In other words, finance-based claims could create a pioneering new route for private actors to make a transformative and high-impact contribution to the Paris goals while making claims that can be trusted.
Third, offset claims should be robust, and companies should avoid ‘double claiming’, i.e., more than one entity using an emission reduction or removal towards a target. For example, if a government is accounting for emissions reductions under its NDC, a company should not use the same emission reductions certified, e.g., under the Gold Standard, as an offset. While such double claiming would not affect greenhouse gas accounting under the Paris Agreement, when both a government and a company take credit for the same emission reduction, doubt is cast on any compensation -or offset- claim by the company. Corresponding adjustments give companies the assurance that there is no competing claim hanging over the emission reduction it has enabled or purchased.
The potential for perverse impacts through double claiming may be higher in some country contexts than others. NDCs under the Paris Agreement are not uniform: some are economy-wide, some sector-specific; some are conditional, some unconditional; and some are enshrined in law while others may be largely aspirational. Very few countries have the technical capacities yet to put in place the required accounting systems for corresponding adjustments, and those countries that need carbon investments most may have the least capacity.
This points to a need for pragmatism in how new rules are introduced. But it does not change the fact that if an emission reduction is double claimed, its credibility as an offset is in question. Companies that are serious about their pledges should care about this: they’re making a promise to their investors and customers when they claim to have offset their emissions and should want this promise to be kept.

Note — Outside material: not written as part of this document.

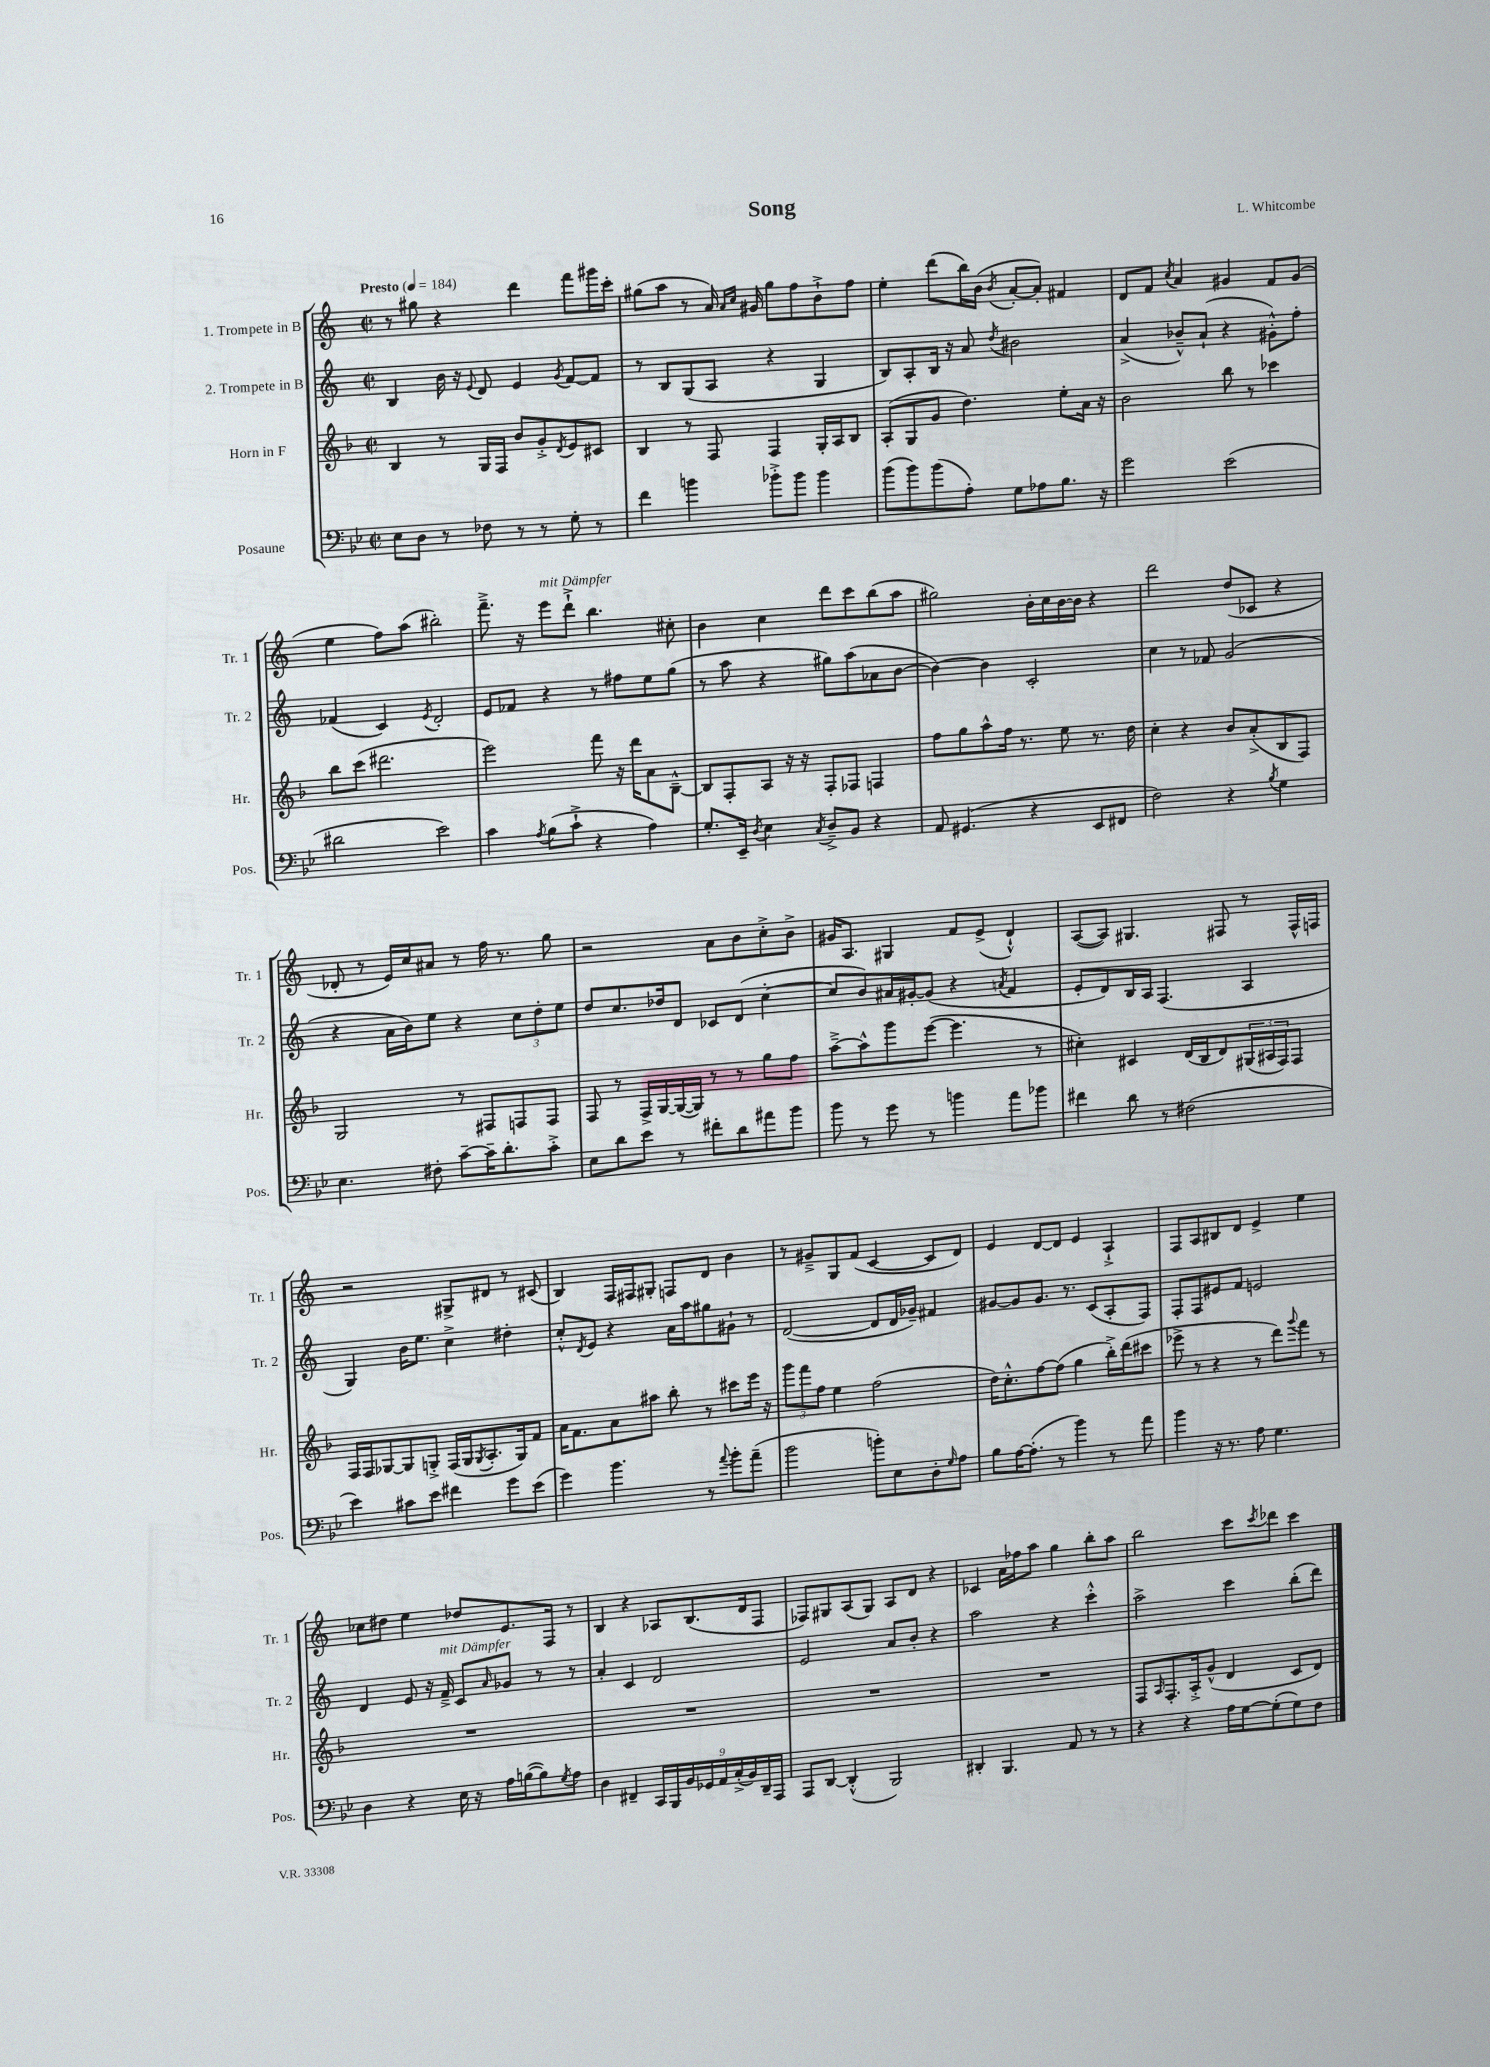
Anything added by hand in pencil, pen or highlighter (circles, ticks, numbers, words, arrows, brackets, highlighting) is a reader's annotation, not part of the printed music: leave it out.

In sum, we need solutions that can enable the voluntary market to continue to deliver impact on the ground over the next decade and beyond, moving beyond the Kyoto era and supporting the Paris goals. Offsetting has taken the market a long way and will continue to play an important role. If market actors are willing to embrace new claims – those that emphasize the financing of an emission reduction for climate mitigation – we could go a lot further and, in so doing, put the corresponding adjustment debate behind us.